1. The Brown Hare of Whitebrook;  2. Edward;  3. Boys of Marsden;  4. Nothing Else to Do;  5. Little Musgrave;  6. It Hails, It Rains;  7. Doctor Mack;  8. Watercresses;  9. The Outlandish Knight;  10. Watter Rattle;  11. Two Sisters;  12. Female Cabin Boy;  13. Jepson Brown;  14. Walling Song.
This is a nice surprise.  I've heard Will Noble sing quite a lot, over the years, but never really enjoyed his singing that much.  I think this was mainly because much of his early repertoire was gathered from hunt suppers and the like, when he was a member of The Holm Valley Tradition.  The result, of course, was that he sang many hunting songs (which I felt no affinity for), and in a manner suited to such large social events, which I don't feel ever brings out the best of a song, or of its singer.

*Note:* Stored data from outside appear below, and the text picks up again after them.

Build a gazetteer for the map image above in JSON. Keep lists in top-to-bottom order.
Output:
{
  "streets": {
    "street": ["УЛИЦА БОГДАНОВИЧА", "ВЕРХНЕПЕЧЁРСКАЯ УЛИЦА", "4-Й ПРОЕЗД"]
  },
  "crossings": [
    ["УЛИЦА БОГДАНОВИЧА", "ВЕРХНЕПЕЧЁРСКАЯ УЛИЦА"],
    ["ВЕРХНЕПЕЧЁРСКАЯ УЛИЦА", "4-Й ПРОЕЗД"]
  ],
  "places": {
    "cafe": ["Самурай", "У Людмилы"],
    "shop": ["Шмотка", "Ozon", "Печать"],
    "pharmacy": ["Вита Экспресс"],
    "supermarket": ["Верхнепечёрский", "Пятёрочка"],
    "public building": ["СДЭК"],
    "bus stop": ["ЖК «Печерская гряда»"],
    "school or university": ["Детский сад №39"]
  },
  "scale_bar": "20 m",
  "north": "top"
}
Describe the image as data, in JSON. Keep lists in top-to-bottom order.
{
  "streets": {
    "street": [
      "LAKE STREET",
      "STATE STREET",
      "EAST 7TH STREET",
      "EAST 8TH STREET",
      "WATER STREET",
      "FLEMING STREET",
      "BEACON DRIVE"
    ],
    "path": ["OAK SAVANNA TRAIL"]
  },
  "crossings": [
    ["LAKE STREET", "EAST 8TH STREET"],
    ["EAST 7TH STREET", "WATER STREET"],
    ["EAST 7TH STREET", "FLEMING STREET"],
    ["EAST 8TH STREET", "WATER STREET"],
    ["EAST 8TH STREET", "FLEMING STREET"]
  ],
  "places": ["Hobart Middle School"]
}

I heard him a lot, both because he's probably the nearest thing to a traditional singer still performing in England, and because he's so obviously such a genuinely nice and authentic sort of a chap that he got booked for that very reason.  So I liked him far more than I liked his singing.  But this CD marks something of a change ... as it says in the booklet; 'Here Will presents a selection of songs he's never recorded before, although many have connections with his own home ground, others were learned during his travels to folk clubs and festivals'.

Accordingly, we get a number of songs learned from local traditional singers like Frank Hinchliffe or Arthur Howard, others like Fred Jordan or George Fradley, or from revivalists like Nic Jones ... i.e. singers who perform in far different social settings to those Will was used to.  And while I would never say that he copies any of them, it certainly colours his delivery of their songs, and allows me to enjoy them far more than the hunt supper songs.  I can only find direct recorded comparisons with a couple of Frank Hinchliffe's songs, Nothing Else to Do and It Hails, It Rains, and while it would be unfair to compare him with the sublime Mr Hinchliffe, his approach to them is far lighter than is usual for him.  His take on Fred Jordan's Outlandish Knight is interesting, in that he "... heard him sing it so many times that I found I knew it" and so sings Fred's ballad without having exactly the same text or tune; nice.

It's a very rare occurrence when a CD enables me to like a singer more that I had when I heard him sing live - but this is one of them ... at which I'm very pleased.